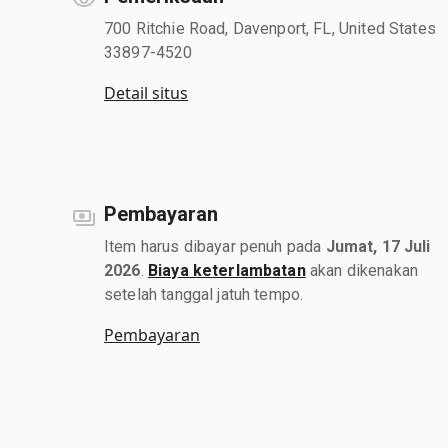
700 Ritchie Road, Davenport, FL, United States
33897-4520
Detail situs
Pembayaran
Item harus dibayar penuh pada
Jumat, 17 Juli
2026
.
Biaya keterlambatan
akan dikenakan
setelah tanggal jatuh tempo.
Pembayaran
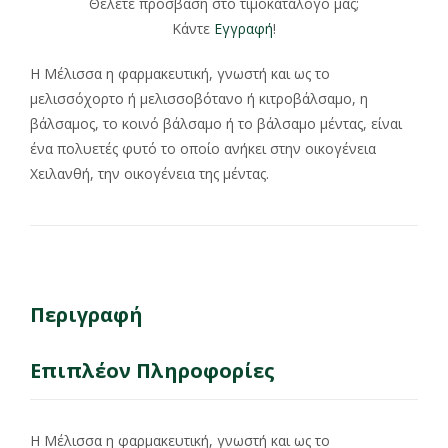
Θέλετε πρόσβαση στο τιμοκατάλογο μας;
Κάντε
Εγγραφή
!
Η Μέλισσα η φαρμακευτική, γνωστή και ως το
μελισσόχορτο ή μελισσοβότανο ή κιτροβάλσαμο, η
βάλσαμος, το κοινό βάλσαμο ή το βάλσαμο μέντας, είναι
ένα πολυετές φυτό το οποίο ανήκει στην οικογένεια
Χειλανθή, την οικογένεια της μέντας.
Περιγραφή
Επιπλέον Πληροφορίες
Η Μέλισσα η φαρμακευτική, γνωστή και ως το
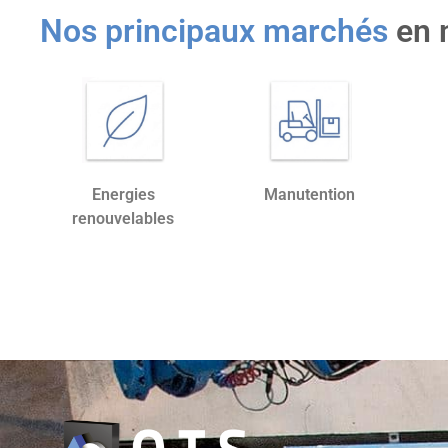
Nos principaux marchés
en 
Energies
Manutention
renouvelables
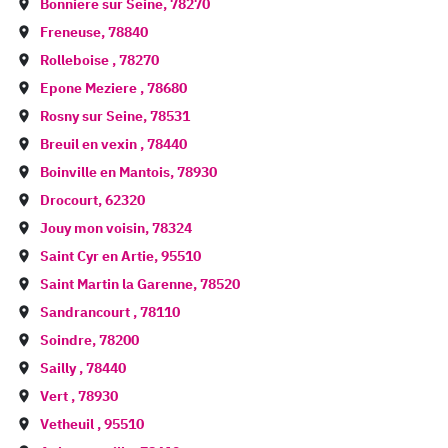
Bonniere sur Seine
,
78270
Freneuse
,
78840
Rolleboise
,
78270
Epone Meziere
,
78680
Rosny sur Seine
,
78531
Breuil en vexin
,
78440
Boinville en Mantois
,
78930
Drocourt
,
62320
Jouy mon voisin
,
78324
Saint Cyr en Artie
,
95510
Saint Martin la Garenne
,
78520
Sandrancourt
,
78110
Soindre
,
78200
Sailly
,
78440
Vert
,
78930
Vetheuil
,
95510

▶ **YOUR ASSIGNMENT**: Without the pictures, repeat all the records word for word.

▶ **WRITTEN SOLUTION**:
700 Ritchie Road, Davenport, FL, United States
33897-4520
Detail situs
Pembayaran
Item harus dibayar penuh pada
Jumat, 17 Juli
2026
.
Biaya keterlambatan
akan dikenakan
setelah tanggal jatuh tempo.
Pembayaran
Θέλετε πρόσβαση στο τιμοκατάλογο μας;
Κάντε
Εγγραφή
!
Η Μέλισσα η φαρμακευτική, γνωστή και ως το
μελισσόχορτο ή μελισσοβότανο ή κιτροβάλσαμο, η
βάλσαμος, το κοινό βάλσαμο ή το βάλσαμο μέντας, είναι
ένα πολυετές φυτό το οποίο ανήκει στην οικογένεια
Χειλανθή, την οικογένεια της μέντας.
Περιγραφή
Επιπλέον Πληροφορίες
Η Μέλισσα η φαρμακευτική, γνωστή και ως το
Nos principaux marchés
en 
Energies
Manutention
renouvelables
Bonniere sur Seine
,
78270
Freneuse
,
78840
Rolleboise
,
78270
Epone Meziere
,
78680
Rosny sur Seine
,
78531
Breuil en vexin
,
78440
Boinville en Mantois
,
78930
Drocourt
,
62320
Jouy mon voisin
,
78324
Saint Cyr en Artie
,
95510
Saint Martin la Garenne
,
78520
Sandrancourt
,
78110
Soindre
,
78200
Sailly
,
78440
Vert
,
78930
Vetheuil
,
95510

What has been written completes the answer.